(Beginning of Available data)
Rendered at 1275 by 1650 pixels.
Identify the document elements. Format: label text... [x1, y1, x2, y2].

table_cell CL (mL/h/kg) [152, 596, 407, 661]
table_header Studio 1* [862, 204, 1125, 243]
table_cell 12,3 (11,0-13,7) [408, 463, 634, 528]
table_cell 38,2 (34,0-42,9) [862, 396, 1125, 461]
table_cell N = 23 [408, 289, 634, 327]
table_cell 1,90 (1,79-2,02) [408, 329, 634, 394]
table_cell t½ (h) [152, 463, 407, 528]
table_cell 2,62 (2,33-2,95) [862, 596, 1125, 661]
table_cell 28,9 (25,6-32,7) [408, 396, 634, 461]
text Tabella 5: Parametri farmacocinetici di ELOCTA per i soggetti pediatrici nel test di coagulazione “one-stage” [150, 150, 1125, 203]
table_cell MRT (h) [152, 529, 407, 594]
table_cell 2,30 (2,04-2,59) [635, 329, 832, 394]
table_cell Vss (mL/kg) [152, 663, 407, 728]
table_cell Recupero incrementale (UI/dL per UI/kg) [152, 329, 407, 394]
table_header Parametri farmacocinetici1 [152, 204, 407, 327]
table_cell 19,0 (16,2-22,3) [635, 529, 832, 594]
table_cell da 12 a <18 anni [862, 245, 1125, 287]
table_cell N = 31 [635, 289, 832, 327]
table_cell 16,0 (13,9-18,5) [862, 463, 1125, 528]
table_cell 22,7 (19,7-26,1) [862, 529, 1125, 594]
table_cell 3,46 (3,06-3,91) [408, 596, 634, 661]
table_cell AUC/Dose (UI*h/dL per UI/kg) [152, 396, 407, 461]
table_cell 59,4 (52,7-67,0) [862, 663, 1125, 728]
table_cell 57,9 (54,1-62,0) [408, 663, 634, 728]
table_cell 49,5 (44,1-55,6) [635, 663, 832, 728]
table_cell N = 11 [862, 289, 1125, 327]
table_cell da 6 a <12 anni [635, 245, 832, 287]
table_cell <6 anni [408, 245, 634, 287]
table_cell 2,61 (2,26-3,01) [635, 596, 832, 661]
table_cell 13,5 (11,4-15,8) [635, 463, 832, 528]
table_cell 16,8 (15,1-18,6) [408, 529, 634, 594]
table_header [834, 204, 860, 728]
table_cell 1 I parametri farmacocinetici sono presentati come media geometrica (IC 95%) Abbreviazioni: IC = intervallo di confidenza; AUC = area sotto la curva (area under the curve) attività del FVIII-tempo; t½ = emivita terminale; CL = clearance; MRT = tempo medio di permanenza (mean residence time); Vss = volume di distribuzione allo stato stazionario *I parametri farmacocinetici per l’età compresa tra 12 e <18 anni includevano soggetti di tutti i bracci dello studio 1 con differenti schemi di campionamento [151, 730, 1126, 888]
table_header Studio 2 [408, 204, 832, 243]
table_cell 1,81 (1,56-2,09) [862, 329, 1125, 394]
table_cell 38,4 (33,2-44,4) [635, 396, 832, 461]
(End of Available data)
What is expected:
Across the entries above, work out how many lines hold "soggetti". The answer is that number alone.

Answer:
2